I hope this info helps folks.

-Fred Shecter NAR 20117

-- ""Remove "zorch" from address (2 places) to reply.

Reply to
Fred Shecter

This should be in the FAQ.

This should be in the FAQ.

Reply to
Jerry Irvine

I knew you would say that and I almost added it to my sig for this post.....

hee, hee.

-- ""Remove "zorch" from address (2 places) to reply.

Reply to
Fred Shecter

Thanks for the advice. I (unfortunately) do store many of them 'loose' in a tackle box, but have many others in a large Rubbermaid type box (and the ones in that box are still in their Estes/Aerotech packages.

Desiccant packages are a great idea, but where does one buy those?

BTW, when I say 'near' the coast, I'm 10 miles inland, and humidity is really not much of a problem (especially compared to the South...)

David Erbas-White

Reply to
David Erbas-White

With all these tagged FAQ posts, someday we should actually make a FAQ with them. We ought to be up to a significant fraction of a gigabyte by now :)

Jerry

Reply to
Jerry Irvine

I have about a billion of them from AP drums :)

Just put the motors in Ziploc bags as a primary precaution.

Should I list them for sale on my website?

Reply to
Jerry Irvine

My response did not cover humidity. Humidity soak or cycling did not increase failure rates, BUT it did affect performance. A D12 would become a D7 (lower thrust for longer time) and the delay time could increase 2 or 3 fold. i.e. a D12-5 would become a D7-10 or D7-15.

This was in the days of good clay. If you had humidity soaked poopy-clay nozzle motors, the nozzles would undoubtedly erode a huge amount reducing thrust and total impulse.

-Fred Shecter NAR 20117

-- ""Remove "zorch" from address (2 places) to reply.

Reply to
Fred Shecter

Your forgot to say:

This should be in the FAQ.

Reply to
Jerry Irvine

become a D7-10 or

R&D project ? create D7-10s and D5-15s using a humidifier ?

time the reciepe needed for each type of "evoluted" motor. would that be motor tampering , naw, it wold be motor evolution.

I'm trying to be funny not troll.

art

Reply to
ArtU

seriously, this would be very useful.
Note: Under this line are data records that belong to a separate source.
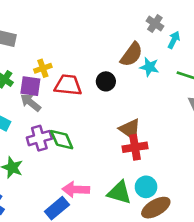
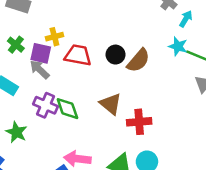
brown semicircle: (132, 54) -> (138, 60), moved
cyan star: (149, 67) -> (178, 46), moved
brown triangle: (130, 129) -> (111, 104), moved
purple cross: (39, 138) -> (45, 105), turned 35

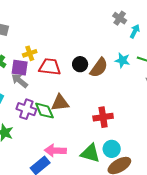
cyan star: (178, 46) -> (122, 60), moved
brown triangle: (111, 104) -> (60, 103), moved, turned -42

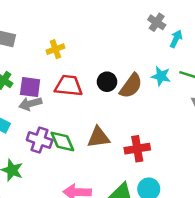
yellow cross: (30, 53) -> (55, 49), moved
gray arrow: (20, 81) -> (30, 104), turned -54
brown triangle: (60, 103) -> (98, 137), moved

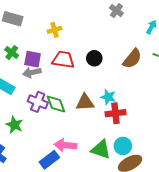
gray cross: (157, 22) -> (116, 11), moved
cyan star: (161, 76) -> (108, 97), moved
brown semicircle: (131, 86) -> (132, 59), moved

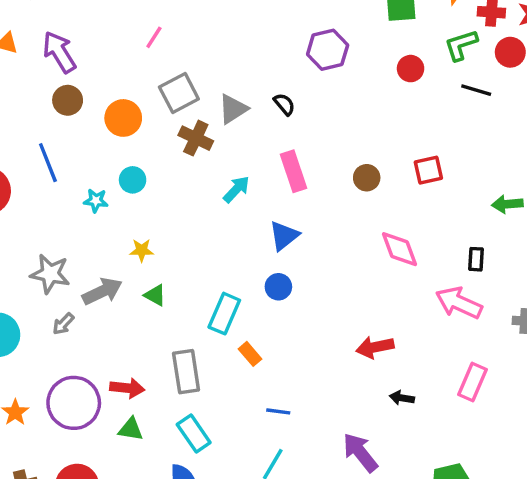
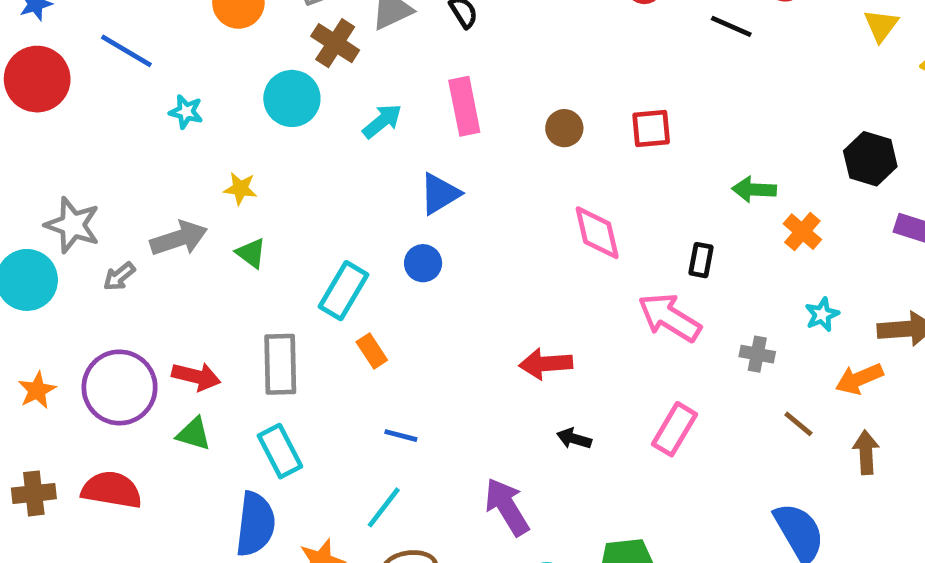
blue line: (48, 163) -> (126, 51), turned -45
cyan circle: (133, 180) -> (292, 98), moved, size x1.5
gray star: (50, 274) -> (73, 225), moved

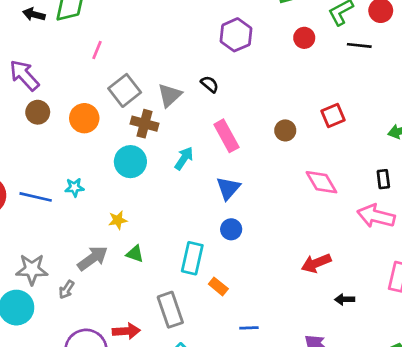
blue line: (126, 51) -> (36, 197), moved

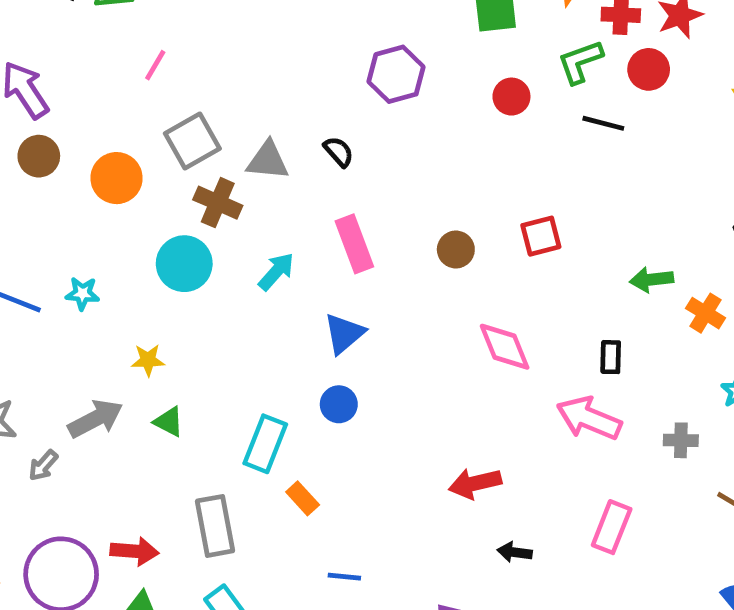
gray triangle: (170, 95) -> (268, 161), turned 40

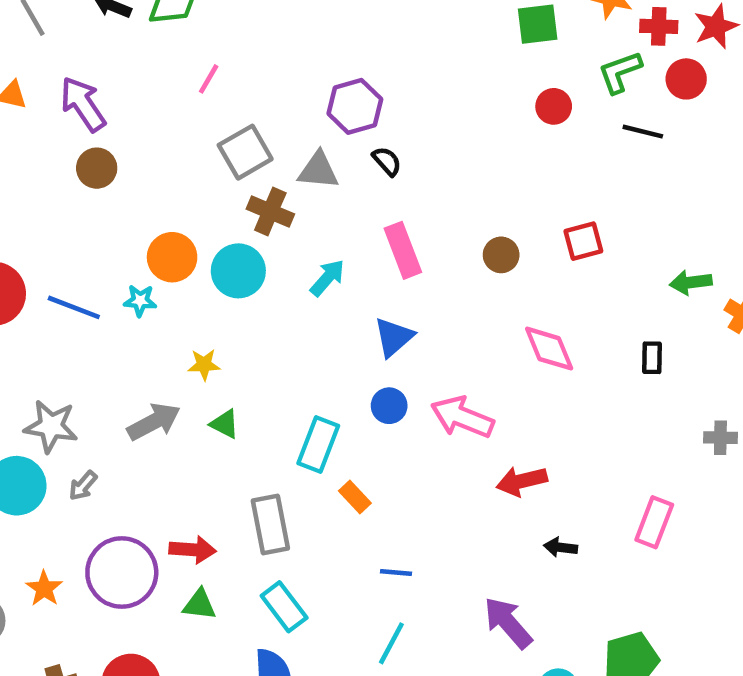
purple hexagon: (396, 74) -> (355, 106), moved
orange circle: (116, 178) -> (172, 257), moved
pink arrow: (589, 418) -> (462, 417), moved
gray arrow: (43, 465) -> (83, 486), moved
In particular, making a contest certified A3-4t behave like an A3-6t or A2-6t.

Alan

Reply to
Alan Jones

I've flown motors over 30 years old that worked perfectly. Maybe even better than the current stuff. As long as they were never exposed to high temperature or humidity, they should be fine.

It's one of those stupiditys of the "system" that I've got 5 year old motors that are no longer certified, but 34 year old motors that are. All made by the same manufacturer.
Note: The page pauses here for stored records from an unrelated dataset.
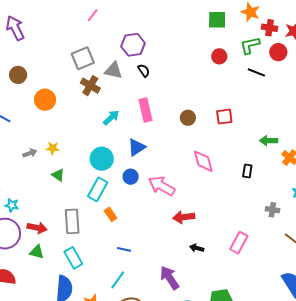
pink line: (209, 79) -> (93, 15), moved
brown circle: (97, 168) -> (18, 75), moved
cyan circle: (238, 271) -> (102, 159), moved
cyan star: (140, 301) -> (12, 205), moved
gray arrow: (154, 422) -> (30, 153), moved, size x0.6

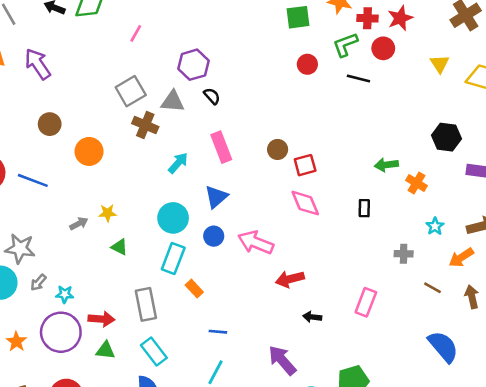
red square: (224, 117) -> (305, 165), moved

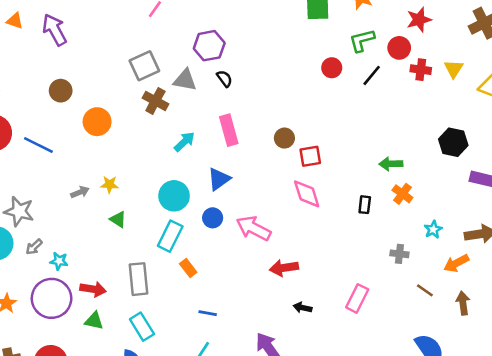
red cross: (367, 18) -> (421, 70), moved
red circle: (307, 64) -> (332, 68), moved
black line: (358, 78) -> (372, 75), turned -70
orange cross: (416, 183) -> (402, 194), moved

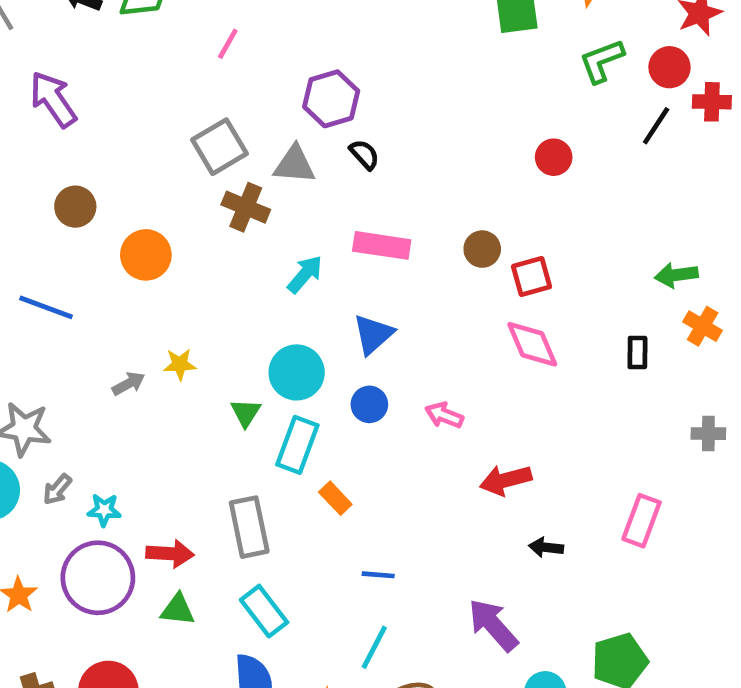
red circle: (332, 68) -> (554, 157), moved
black line: (372, 75) -> (656, 126), moved
pink rectangle: (229, 130) -> (382, 245), turned -60
green triangle: (118, 219) -> (246, 413), moved, turned 36
pink arrow: (254, 228) -> (444, 415), size x0.6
Bob Kaplow NAR # 18L TRA # "Impeach the TRA BoD" >>> To reply, remove the TRABoD!

Reply to
Bob Kaplow

The critical parameter seems to be the difference between the maximum temperature that the motor has ever been exposed to and the internal temperature at ignition. I that is greater than about 70 degrees, you are very likely going to have a CATO.

If you've got some suspect motors, and all were stored together, test out a few, either static test, or in models you don't care about. Flying saucer type rockets make good motor test vehicles. Odds are that either most will fail, or none will fail.

There was one R&D project where they deliberately temperature cycled motor to induce failure. Then the motors were rewarmed back to their original peak temperature, and fired while still warm. They performed like normal motors. Do if you've got motors you think were baked, rebake them and fire while warm. As an R&D project of course :-)

Bob Kaplow NAR # 18L TRA # "Impeach the TRA BoD" >>> To reply, remove the TRABoD!

Reply to
Bob Kaplow

Suggestion: if you wnat to tag a post for the FAQ, rather than repost a 135 line message, and add one line saying "this should be in the FAQ" which results in other reading the whole post looking for your non content; instead repost the message with [FOR THE FAQ] or just [FAQ] appended to the subject. It's easier to search subjects for "FAQ]" than to search the whole message body.

Bob Kaplow NAR # 18L TRA # "Impeach the TRA BoD" >>> To reply, remove the TRABoD!